You're posts make me lol








And glad it's helping, looking forward to what you make!!


----------



## terryrook

frostincredible said:


> You're posts make me lol
> 
> 
> 
> 
> 
> 
> 
> 
> And glad it's helping, looking forward to what you make!!


Question, im trying to add the theme Chooser (well my horrible version but it's slowly yelling at me to give up) but 1 thing i will never give up on is the volume button music controls from cm. Again im missing something, everything i try i get fc's on 1 thing or another, does anyone know if its linked to cm lockscreen music control? I. Would think it would have to be, wow i need to sleep. Working nights right now and it just occurred to me that I should just google it.... Sorry guys. Im tired. At& t sucks and they want this LTE site complete by Wednesday. I haven't told my guy's yet so keep that shit on the hhdl.


----------



## darkrom

All I've managed to do is remove shit I don't personally like from the eclipse 1.1.2 to make it a little leaner than it already is.

How do you do the stuff that has been done by liberty theory and eclipse? They didn't just add apks lol. Are those "big" changes in the frameworks? Im really interested in rom creation. I plan on sticking with android as long as I can, so learning to create my own roms would be great fun.


----------



## frostincredible

terryrook said:


> All I've managed to do is remove shit I don't personally like from the eclipse 1.1.2 to make it a little leaner than it already is.
> 
> How do you do the stuff that has been done by liberty theory and eclipse? They didn't just add apks lol. Are those "big" changes in the frameworks? Im really interested in rom creation. I plan on sticking with android as long as I can, so learning to create my own roms would be great fun.

Task set:
1. In the forum thread about Android ROMs, by what day does terryrook say AT&T wants the LTE site finished?
2. Continue the forum thread about Android ROMs from the point where it stops.

Recorded data:
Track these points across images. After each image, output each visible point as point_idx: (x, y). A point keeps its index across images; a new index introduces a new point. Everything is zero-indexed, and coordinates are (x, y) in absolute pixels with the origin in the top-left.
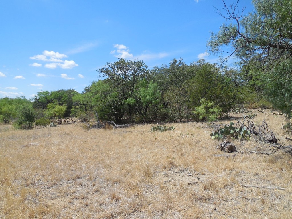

Results in order:
1. Wednesday.

2.
Yeah, those are major edits...Liberty actually compiles application from CM source and modifies them to use the services in the phone, so that part is a little beyond me. Theory I believe is mostly going to be Framework/APK/Jar editing. A lot of it. Same with Eclipse. I'm sure you could ask either of them and they would be happy to throw you some tips on how to do things like the Power Menu and Pulldown Toggles.


----------



## darkrom

Thanks. This is pretty difficult stuff with framework mods but I am really interested. Hopefully I don't give up.


----------



## terryrook

darkrom said:


> Thanks. This is pretty difficult stuff with framework mods but I am really interested. Hopefully I don't give up.


Dont give up, we need you. I'm ready to throw my lappy in the pool but I'm not gonna, I'm just gonna reboot and start over, we can do this shite.


----------



## darkrom

terryrook said:


> Dont give up, we need you. I'm ready to throw my lappy in the pool but I'm not gonna, I'm just gonna reboot and start over, we can do this shite.


I can remove apks and stuff like swype so far and that us pretty much it. Universal inbox, webtop, whatever. I tried adding ADW launcher into the debloated stock. Put it with the rest of the apks. Didn't do anything when I pressed home button and wasn't in the app drawer. I also couldn't find blur launcher apk. Where is that located for future reference?

If I can find a full copy of the update to download and work on I can make a debloat. To be honest I uses cheesecake a long time ago, forgot what update I took (one of the. 893s) and then had to use fastboot to restore my phone. Id like to figure out what the hell I am running so I can start looking more into this ota. If I get the ota ill release a "heavily debloated" stock rom.


----------



## ro6666lt

this is a great How-to, but the dev subforum is reserved for releases. moved to bionic general and pinned.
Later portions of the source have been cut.